SAN FRANCISCO (Reuters) - One of Silicon Valley’s most prominent venture capital firms unveiled plans on Monday to put as many as 50,000 electric cars on American roads beginning late next year.
The announcement of a new joint venture by Kleiner Perkins Caufield & Byers, which has in the past backed Internet companies such as Google Inc and Amazon.com Inc, could make the famed tech region south of San Francisco a mecca for plug-in cars as well.
To be based in Menlo Park, California, Think North America will bring together Kleiner with clean technology-focused venture capital firm RockPort Capital Management and Think Global, a Norwegian electric car maker.
“In a couple of years, we hope to be selling 30, 40, 50,000 cars per year,” said Ray Lane, a Kleiner managing partner and chairman of Think North America.
The joint venture’s first product will be Think City, an emission-free, 95 percent recyclable car with a maximum speed of 65 miles an hour. Plans call for a U.S. launch next year.
Lane said he expects the Think City, which will be priced under $25,000, to compete with Toyota Motor Corp’s popular Prius hybrid.
Think City would be a low-end rival to Tesla Motors’ high-profile Roadster, the all-electric luxury sports car also made in Silicon Valley that began regular production last month after several delays. More than 1,000 customers have ordered the $100,000 Roadsters, according to the company.
Tesla has said it plans to gradually ramp up production, making more than 100 Roadsters a month by early next year.
Now made in Norway, Think City — about the size of a Toyota Yaris or Honda Fit — runs on sodium or lithium batteries and can travel up to 110 miles on one charge.
“This is not a toy, this is a serious car that is able to be mass-produced and sold,” said RockPort general managing partner Wilber James.
The two-seater has an option to add two more seats for children up to 14 years of age, Think Global Chief Executive Jan-Olaf Willums said.
The company is negotiating with U.S. utility companies to set up fueling stations to charge the cars, following similar models in Europe, executives said without disclosing details.
Think City’s battery now takes about three hours to recharge if plugged in daily, or eight hours if the battery is drained.
Battery-operated vehicles have so far remained a niche product after California reversed a zero-emission vehicle mandate from the 1990s, following which major car makers scrapped experimental programs such as General Motors Corp’s EV1. Investors are hoping high gas prices and growing environmental consciousness could finally usher in a new era for electric cars.

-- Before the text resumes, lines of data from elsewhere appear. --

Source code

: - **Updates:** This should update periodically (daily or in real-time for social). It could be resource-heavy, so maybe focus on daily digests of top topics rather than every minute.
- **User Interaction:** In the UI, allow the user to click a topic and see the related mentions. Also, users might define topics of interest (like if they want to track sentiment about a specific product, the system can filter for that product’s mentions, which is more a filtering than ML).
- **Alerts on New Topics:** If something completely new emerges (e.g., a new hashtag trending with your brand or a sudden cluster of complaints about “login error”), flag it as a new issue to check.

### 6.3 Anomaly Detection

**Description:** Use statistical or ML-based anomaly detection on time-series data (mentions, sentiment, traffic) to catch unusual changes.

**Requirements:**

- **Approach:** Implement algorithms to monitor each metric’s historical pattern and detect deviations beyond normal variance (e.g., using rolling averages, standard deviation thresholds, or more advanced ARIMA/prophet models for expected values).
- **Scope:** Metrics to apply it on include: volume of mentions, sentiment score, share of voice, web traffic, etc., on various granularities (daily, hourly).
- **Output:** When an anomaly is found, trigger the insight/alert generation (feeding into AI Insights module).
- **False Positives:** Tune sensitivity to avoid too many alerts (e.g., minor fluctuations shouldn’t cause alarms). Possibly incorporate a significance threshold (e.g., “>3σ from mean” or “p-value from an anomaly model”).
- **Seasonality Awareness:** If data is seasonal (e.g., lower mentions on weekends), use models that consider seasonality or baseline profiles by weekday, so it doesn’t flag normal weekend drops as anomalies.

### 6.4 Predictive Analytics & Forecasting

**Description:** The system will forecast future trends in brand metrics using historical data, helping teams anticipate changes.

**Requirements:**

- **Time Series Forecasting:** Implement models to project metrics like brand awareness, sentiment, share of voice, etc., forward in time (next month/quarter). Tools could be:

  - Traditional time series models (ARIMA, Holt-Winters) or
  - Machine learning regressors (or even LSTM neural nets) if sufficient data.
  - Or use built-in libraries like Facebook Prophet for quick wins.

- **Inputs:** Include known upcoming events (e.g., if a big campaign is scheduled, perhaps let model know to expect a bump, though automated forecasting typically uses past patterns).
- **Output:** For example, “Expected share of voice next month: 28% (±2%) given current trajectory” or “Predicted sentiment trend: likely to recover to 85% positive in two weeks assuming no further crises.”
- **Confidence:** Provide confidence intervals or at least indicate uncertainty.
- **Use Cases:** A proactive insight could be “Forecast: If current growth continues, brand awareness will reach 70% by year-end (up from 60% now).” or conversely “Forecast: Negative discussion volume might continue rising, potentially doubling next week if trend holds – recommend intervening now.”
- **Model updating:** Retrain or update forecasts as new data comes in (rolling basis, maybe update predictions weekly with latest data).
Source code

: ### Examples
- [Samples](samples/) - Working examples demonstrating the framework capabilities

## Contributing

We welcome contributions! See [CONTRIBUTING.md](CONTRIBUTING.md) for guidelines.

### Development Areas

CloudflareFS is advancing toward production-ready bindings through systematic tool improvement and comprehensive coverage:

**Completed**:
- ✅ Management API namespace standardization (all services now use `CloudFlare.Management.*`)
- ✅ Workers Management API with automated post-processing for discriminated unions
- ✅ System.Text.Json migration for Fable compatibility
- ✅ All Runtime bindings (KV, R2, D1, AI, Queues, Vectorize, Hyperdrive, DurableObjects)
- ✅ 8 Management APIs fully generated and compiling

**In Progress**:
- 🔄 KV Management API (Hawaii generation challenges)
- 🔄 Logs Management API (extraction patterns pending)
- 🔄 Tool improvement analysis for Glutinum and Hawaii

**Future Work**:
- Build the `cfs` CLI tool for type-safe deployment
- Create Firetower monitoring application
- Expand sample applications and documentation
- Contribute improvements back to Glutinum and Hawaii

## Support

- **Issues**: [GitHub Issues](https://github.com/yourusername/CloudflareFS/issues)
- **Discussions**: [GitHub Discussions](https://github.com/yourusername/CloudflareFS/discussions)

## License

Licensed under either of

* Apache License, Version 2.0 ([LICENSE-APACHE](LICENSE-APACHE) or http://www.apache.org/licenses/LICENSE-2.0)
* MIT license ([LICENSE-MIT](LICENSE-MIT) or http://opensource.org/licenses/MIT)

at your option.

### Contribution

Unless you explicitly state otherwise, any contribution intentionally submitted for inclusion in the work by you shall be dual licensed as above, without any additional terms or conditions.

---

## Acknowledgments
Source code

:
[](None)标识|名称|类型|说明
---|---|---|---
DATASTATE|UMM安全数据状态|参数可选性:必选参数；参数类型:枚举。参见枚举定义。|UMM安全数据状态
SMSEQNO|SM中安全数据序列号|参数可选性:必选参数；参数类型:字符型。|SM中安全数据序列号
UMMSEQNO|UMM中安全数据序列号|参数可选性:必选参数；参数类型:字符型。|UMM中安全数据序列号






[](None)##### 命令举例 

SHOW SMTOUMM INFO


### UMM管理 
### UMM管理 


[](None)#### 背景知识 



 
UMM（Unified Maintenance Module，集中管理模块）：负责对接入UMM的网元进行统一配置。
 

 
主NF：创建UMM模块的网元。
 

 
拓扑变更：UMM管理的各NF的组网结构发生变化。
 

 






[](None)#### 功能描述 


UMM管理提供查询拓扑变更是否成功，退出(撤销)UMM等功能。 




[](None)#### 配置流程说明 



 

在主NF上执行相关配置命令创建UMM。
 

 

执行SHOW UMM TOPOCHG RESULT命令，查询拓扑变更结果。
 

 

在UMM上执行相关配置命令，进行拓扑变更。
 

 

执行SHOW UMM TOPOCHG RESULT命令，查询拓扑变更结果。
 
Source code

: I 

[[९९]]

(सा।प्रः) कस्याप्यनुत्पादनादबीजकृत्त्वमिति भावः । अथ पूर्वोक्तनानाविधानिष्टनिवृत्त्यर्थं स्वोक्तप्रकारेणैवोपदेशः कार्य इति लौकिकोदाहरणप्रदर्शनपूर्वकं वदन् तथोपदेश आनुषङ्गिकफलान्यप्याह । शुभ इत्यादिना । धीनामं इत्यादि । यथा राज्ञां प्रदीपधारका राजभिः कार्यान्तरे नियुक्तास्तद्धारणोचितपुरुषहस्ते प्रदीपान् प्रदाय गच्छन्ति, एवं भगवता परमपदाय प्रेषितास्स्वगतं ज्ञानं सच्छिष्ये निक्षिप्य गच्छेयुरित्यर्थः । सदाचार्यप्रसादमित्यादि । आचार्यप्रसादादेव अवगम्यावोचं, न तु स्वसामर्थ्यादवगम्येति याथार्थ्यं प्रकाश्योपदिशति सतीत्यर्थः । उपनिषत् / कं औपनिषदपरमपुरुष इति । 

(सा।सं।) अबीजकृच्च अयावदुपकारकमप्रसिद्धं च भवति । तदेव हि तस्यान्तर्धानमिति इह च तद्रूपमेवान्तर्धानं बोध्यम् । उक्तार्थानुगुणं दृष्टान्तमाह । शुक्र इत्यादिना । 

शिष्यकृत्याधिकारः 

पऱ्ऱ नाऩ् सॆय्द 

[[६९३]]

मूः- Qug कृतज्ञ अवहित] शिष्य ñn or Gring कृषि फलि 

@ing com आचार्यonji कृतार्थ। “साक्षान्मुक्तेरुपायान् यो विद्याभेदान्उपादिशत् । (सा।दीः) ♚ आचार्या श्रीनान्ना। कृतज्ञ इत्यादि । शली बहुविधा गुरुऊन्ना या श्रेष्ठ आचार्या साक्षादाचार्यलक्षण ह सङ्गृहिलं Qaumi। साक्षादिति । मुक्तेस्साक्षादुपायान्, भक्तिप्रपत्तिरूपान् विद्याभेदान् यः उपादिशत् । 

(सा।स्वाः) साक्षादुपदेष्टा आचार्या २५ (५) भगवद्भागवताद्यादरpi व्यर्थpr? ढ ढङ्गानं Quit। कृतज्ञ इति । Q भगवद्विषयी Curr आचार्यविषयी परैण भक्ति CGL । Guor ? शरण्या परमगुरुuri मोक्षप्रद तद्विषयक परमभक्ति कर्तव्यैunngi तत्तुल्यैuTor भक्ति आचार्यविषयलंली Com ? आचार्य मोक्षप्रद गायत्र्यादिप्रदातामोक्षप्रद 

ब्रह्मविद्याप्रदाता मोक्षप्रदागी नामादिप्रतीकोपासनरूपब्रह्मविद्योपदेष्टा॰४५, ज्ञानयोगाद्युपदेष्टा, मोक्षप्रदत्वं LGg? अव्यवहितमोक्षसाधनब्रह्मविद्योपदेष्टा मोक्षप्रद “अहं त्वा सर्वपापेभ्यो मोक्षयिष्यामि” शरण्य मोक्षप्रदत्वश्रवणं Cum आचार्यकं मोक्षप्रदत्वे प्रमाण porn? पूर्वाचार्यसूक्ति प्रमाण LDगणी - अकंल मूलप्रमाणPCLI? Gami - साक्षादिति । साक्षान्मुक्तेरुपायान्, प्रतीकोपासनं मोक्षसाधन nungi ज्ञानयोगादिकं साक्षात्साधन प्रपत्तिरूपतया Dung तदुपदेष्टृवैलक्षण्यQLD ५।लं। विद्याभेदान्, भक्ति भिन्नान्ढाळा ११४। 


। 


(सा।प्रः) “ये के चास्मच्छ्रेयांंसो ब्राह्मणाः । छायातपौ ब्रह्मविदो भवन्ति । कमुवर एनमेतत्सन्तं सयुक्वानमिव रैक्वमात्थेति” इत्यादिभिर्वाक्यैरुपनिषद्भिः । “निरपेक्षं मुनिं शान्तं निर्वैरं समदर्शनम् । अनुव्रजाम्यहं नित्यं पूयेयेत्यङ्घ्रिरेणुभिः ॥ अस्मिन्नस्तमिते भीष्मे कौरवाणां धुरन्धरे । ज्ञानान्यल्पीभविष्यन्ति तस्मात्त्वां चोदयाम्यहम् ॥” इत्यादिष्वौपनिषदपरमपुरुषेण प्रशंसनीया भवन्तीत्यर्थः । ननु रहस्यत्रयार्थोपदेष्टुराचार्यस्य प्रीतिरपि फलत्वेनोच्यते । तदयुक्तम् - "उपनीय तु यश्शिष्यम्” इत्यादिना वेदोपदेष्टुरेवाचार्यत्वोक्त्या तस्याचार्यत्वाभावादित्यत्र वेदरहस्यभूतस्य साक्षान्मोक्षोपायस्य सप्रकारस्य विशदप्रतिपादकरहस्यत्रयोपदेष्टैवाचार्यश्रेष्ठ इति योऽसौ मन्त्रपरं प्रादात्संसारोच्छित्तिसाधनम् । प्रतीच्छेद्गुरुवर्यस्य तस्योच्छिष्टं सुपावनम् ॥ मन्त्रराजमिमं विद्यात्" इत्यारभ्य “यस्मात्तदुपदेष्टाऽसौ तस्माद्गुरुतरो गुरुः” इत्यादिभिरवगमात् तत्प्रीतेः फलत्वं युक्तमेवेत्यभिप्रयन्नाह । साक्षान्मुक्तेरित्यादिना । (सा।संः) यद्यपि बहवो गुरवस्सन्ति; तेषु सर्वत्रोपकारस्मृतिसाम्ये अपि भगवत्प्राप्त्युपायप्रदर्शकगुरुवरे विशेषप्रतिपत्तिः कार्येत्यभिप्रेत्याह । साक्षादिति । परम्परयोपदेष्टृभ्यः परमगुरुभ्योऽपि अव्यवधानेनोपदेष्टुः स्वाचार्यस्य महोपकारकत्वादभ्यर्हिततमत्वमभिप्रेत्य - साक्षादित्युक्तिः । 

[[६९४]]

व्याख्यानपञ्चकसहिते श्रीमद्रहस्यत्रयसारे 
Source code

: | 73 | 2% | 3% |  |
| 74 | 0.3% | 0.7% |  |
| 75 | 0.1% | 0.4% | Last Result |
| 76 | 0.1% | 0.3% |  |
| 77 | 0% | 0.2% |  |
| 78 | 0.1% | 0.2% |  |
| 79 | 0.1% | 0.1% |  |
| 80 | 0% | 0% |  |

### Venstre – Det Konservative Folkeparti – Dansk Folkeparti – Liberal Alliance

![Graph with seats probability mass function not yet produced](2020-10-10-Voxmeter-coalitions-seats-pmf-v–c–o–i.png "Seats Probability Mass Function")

California, a primary electric car market, was recently forced to cut the number of zero-emission vehicles required between 2012 and 2014 by 70 percent to 7,500, a signal that technology has lagged hopes in the largest U.S. car market.
GM wants to introduce a plug-in hybrid, the Chevrolet Volt, by the end of 2010.
Venture capitalists have been investing heavily in the “cleantech” sector of alternative energy, transportation, construction, recycling and other technologies.
Kleiner and RockPort have already invested in Think Global, and each will hold 25 percent of the new company, James told a news conference.
Kleiner has invested in three companies making clean cars, including Fisker Automotive, which makes a sporty, plug-in hybrid. Lane declined to disclose the third investment.
Tesla has financing from various venture capital firms, including Draper Fisher Jurvetson.